You may not be able to drag your elliptical or your favorite yoga teacher with you, but research ahead of time to see if there’s a gym at your hotel or a drop-in yoga studio or bike rental near your AirBnB. Online gyms keep you accountable as long as there’s Wi-Fi—even from a hotel or your aunt’s tiny guest room. If all else fails, just go for a walk outside. The movement and fresh air will help you sleep better and stay in a good mood (especially important during those long family visits).
11. Book a Kitchen, or At Least a Fridge
That ill-fated traveling-while-cleansing visit to rural North Carolina taught me an important lesson: ALWAYS book a hotel room with a fridge. I didn’t, which is why I was stuck eating apples and bananas—or driving an hour to the nearest Whole Foods every time I was hungry. If you’re staying in an AirBnB-type situation, you’ll probably be covered with an entire kitchen. With hotels, look for ones that have a refrigerator so you can stash fresh produce, yogurt, cold-pressed juices and other healthy essentials. I’ve known people who use their hotel-room coffeemaker to steam greens, although I’m not sure I’d recommend it.
If you have access to a kitchen, cook some of your own meals to offset costs and avoid overeating at restaurants. Bonus: If you’re in a foreign country, grocery shopping and cooking your own meal is one of the best ways to get to know the culture.
12. Research Restaurant and Supermarket Options
Chances are you’ll eat out while traveling.

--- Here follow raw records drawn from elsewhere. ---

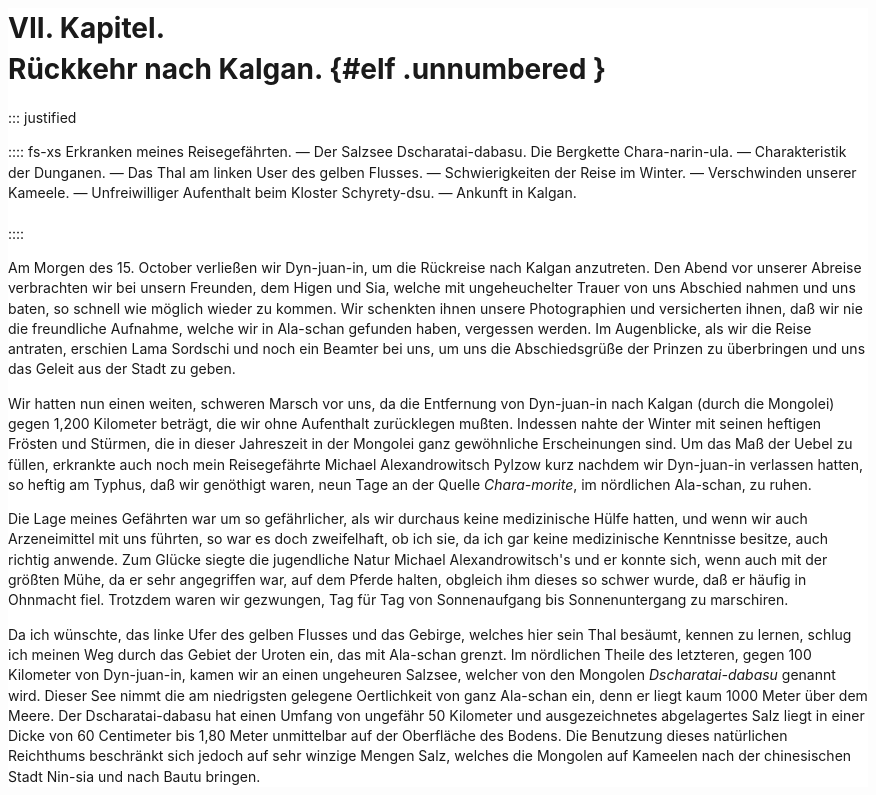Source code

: # VII. Kapitel.<br />Rückkehr nach Kalgan. {#elf .unnumbered }

::: justified

:::: fs-xs
Erkranken meines Reisegefährten. — Der Salzsee Dscharatai-dabasu. Die Bergkette
Chara-narin-ula. — Charakteristik der Dunganen. — Das Thal am linken User des
gelben Flusses. — Schwierigkeiten der Reise im Winter. — Verschwinden unserer
Kameele. — Unfreiwilliger Aufenthalt beim Kloster Schyrety-dsu. — Ankunft in
Kalgan.<br /><br />
::::

Am Morgen des 15. October verließen wir Dyn-juan-in, um die Rückreise nach
Kalgan anzutreten. Den Abend vor unserer Abreise verbrachten wir bei unsern
Freunden, dem Higen und Sia, welche mit ungeheuchelter Trauer von uns Abschied
nahmen und uns baten, so schnell wie möglich wieder zu kommen. Wir schenkten
ihnen unsere Photographien und versicherten ihnen, daß wir nie die freundliche
Aufnahme, welche wir in Ala-schan gefunden haben, vergessen werden. Im
Augenblicke, als wir die Reise antraten, erschien Lama Sordschi und noch ein
Beamter bei uns, um uns die Abschiedsgrüße der Prinzen zu überbringen und uns
das Geleit aus der Stadt zu geben.

Wir hatten nun einen weiten, schweren Marsch vor uns, da die Entfernung von
Dyn-juan-in nach Kalgan (durch die Mongolei) gegen 1,200 Kilometer beträgt, die
wir ohne Aufenthalt zurücklegen mußten. Indessen nahte der Winter mit seinen
heftigen Frösten und Stürmen, die in dieser Jahreszeit in der Mongolei ganz
gewöhnliche Erscheinungen sind. Um das Maß der Uebel zu füllen, erkrankte auch
noch mein Reisegefährte Michael Alexandrowitsch Pylzow kurz nachdem wir
Dyn-juan-in verlassen hatten, so heftig am Typhus, daß wir genöthigt waren, neun
Tage an der Quelle *Chara-morite*, im nördlichen Ala-schan, zu ruhen.

Die Lage meines Gefährten war um so gefährlicher, als wir durchaus keine
medizinische Hülfe hatten, und wenn wir auch Arzeneimittel mit uns führten, so
war es doch zweifelhaft, ob ich sie, da ich gar keine medizinische Kenntnisse
besitze, auch richtig anwende. Zum Glücke siegte die jugendliche Natur Michael
Alexandrowitsch's und er konnte sich, wenn auch mit der größten Mühe, da er sehr
angegriffen war, auf dem Pferde halten, obgleich ihm dieses so schwer wurde, daß
er häufig in Ohnmacht fiel. Trotzdem waren wir gezwungen, Tag für Tag von
Sonnenaufgang bis Sonnenuntergang zu marschiren.

Da ich wünschte, das linke Ufer des gelben Flusses und das Gebirge, welches hier
sein Thal besäumt, kennen zu lernen, schlug ich meinen Weg durch das Gebiet der
Uroten ein, das mit Ala-schan grenzt. Im nördlichen Theile des letzteren, gegen
100 Kilometer von Dyn-juan-in, kamen wir an einen ungeheuren Salzsee, welcher
von den Mongolen *Dscharatai-dabasu* genannt wird. Dieser See nimmt die am
niedrigsten gelegene Oertlichkeit von ganz Ala-schan ein, denn er liegt kaum
1000 Meter über dem Meere. Der Dscharatai-dabasu hat einen Umfang von ungefähr
50 Kilometer und ausgezeichnetes abgelagertes Salz liegt in einer Dicke von 60
Centimeter bis 1,80 Meter unmittelbar auf der Oberfläche des Bodens. Die
Benutzung dieses natürlichen Reichthums beschränkt sich jedoch auf sehr winzige
Mengen Salz, welches die Mongolen auf Kameelen nach der chinesischen Stadt
Nin-sia und nach Bautu bringen.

Whether you’re in a completely new country, the big city, or stuck in the ‘burbs without a vehicle, restaurant and tourism blogs and apps like Yelp are your friend. I was having a panic attack over staying gluten free in Denmark (the national dish is an open-face sandwich, after all), but with a lot of research and planning I ended up finding a paleo restaurant, farmers market and gluten-free bakery, and had some of the best healthy/GF meals of my life. Look for a mom-and-pop natural foods co-op to track down healthier fare (I’ve found miso in the woods of Michigan’s Upper Peninsula, so it’s possible!). If you’re in a city, chain supermarkets will have some better-for-you options, too. Even 7-11 might surprise you.
What are your surefire ways to stay healthy while traveling?